On Wednesday this week I had a further meeting with Marc and Fraser about the HT / OED data linking task. In preparation for the meeting I spent some time creating some queries that generated some statistics about the data. There are 223250 matched categories, and of these there 161378 where the number of HT and OED words are the same and 100% of words match. There are 19990 categories where the number of HT and OED words are the same but not all words match. There are 12796 categories where the number of HT words is greater than the number of OED words and 100% of OED words match and 5878 categories where the number of HT words is greater than the number of OED words and less than 100% of OED words match. There are 16077 categories where the number of HT words is less than the number of OED words and 100% of HT words match, and in these categories there are 18909 unmatched OED lexemes that are ‘revised’. Finally, there are 7131 categories where the number of HT words is less than the number of OED words and less than 100% of HT words match, and in these categories there are 19733 unmatched OED lexemes that are ‘revised’. Hopefully these statistics will help when it comes to deciding what dates to adopt from the OED data.
On Friday I went down to Lancaster University for the Encyclopedia of Shakespeare’s Language Symposium. This was a launch event for the project and there were sessions on the new resources that the project is going to make available, specifically the Enhanced Shakespearean Corpus. This corpus consists of three parts. The ‘First Folio Plus’ is a corpus of the first folio of plays from 1623, plus a few extra plays. It has additional layers of annotation and tagging – tagging such as for part of speech and annotation such as social annotation (e.g. who was speaking to whom), gender and a social ranking. Part of speech was tagged using an adapted version of the CLAWS tagger and spelling variation was regularised using VARD2.
The second part is a corpus of comparative plays. This is a collection of plays by other authors from the same time period, which allows the comparison of Shakespeare’s language to that of his contemporaries. The ‘first folio’ has 38 plays from 1589-1613 while the comparative plays corpus has 46 plays from 1584-1626. Both are just over 1 million words in size and look at similar genres (comedy, tragedy, history) and a similar mixture of verse and prose.
The third part is the EEBO-TCP segment, which is about 300 million words over 5700 texts, which is about a quarter of EEBO. It doesn’t include Shakespeare’s texts but includes texts from five broad domains (literary, religious, administrative, instructional and informational) and many genres and allows researchers to tap into the meanings triggered in the minds of Elizabethan audiences.
The corpus uses CQPWeb, which was developed by Andrew Hardie at Lancaster, and who spoke about the resource at the event. As we use this software for some projects at Glasgow it was good to see it demonstrated and get some ideas as to how it is being used for this new project.
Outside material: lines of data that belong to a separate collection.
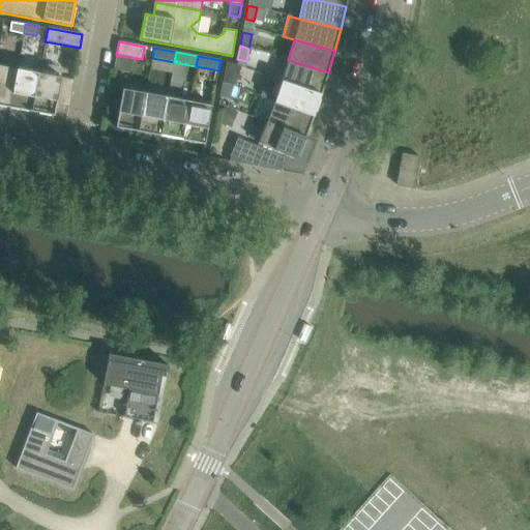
[(288,60),(282,81),(321,94),(328,72),(288,60)]
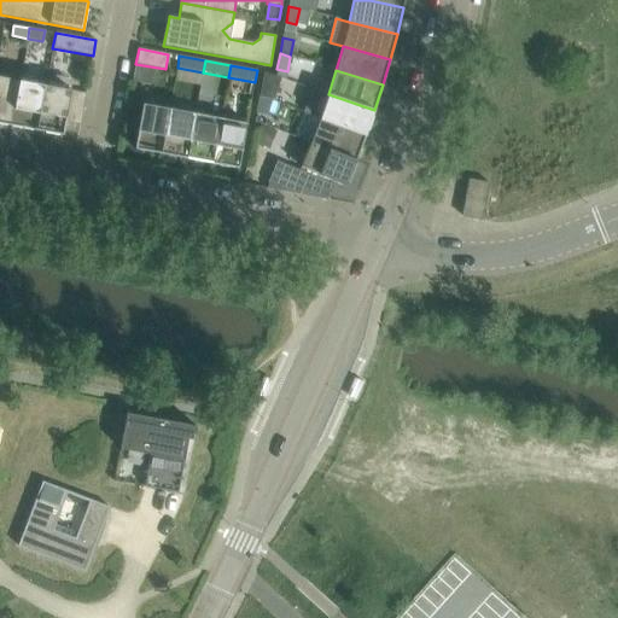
[(264,73),(260,97),(269,99),(274,100),(281,79),(275,77),(274,76),(264,73)]
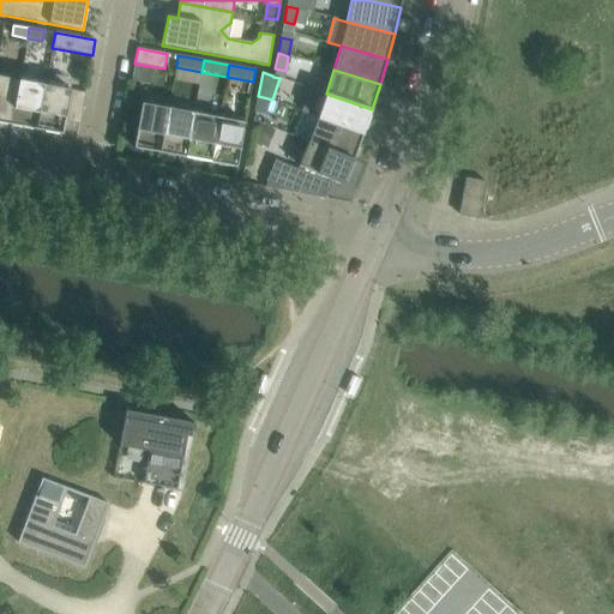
[(0,76),(0,122),(5,124),(11,125),(19,80),(0,76)]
There were also several short papers that demonstrated the sorts of research that can be undertaken using the new corpus and the software. It was an interesting event and I’m glad I attended it.
Also this week I engaged in several email discussions with DSL people about working with the DSL data, advised someone who is helping Thomas Clancy get his proposal together, scheduled an ArtsLab session on research data, provided the RNSN people with some information they need for some printed materials they’re preparing and spoke to Gerry McKeever about an interactive map he wants me to create for his project.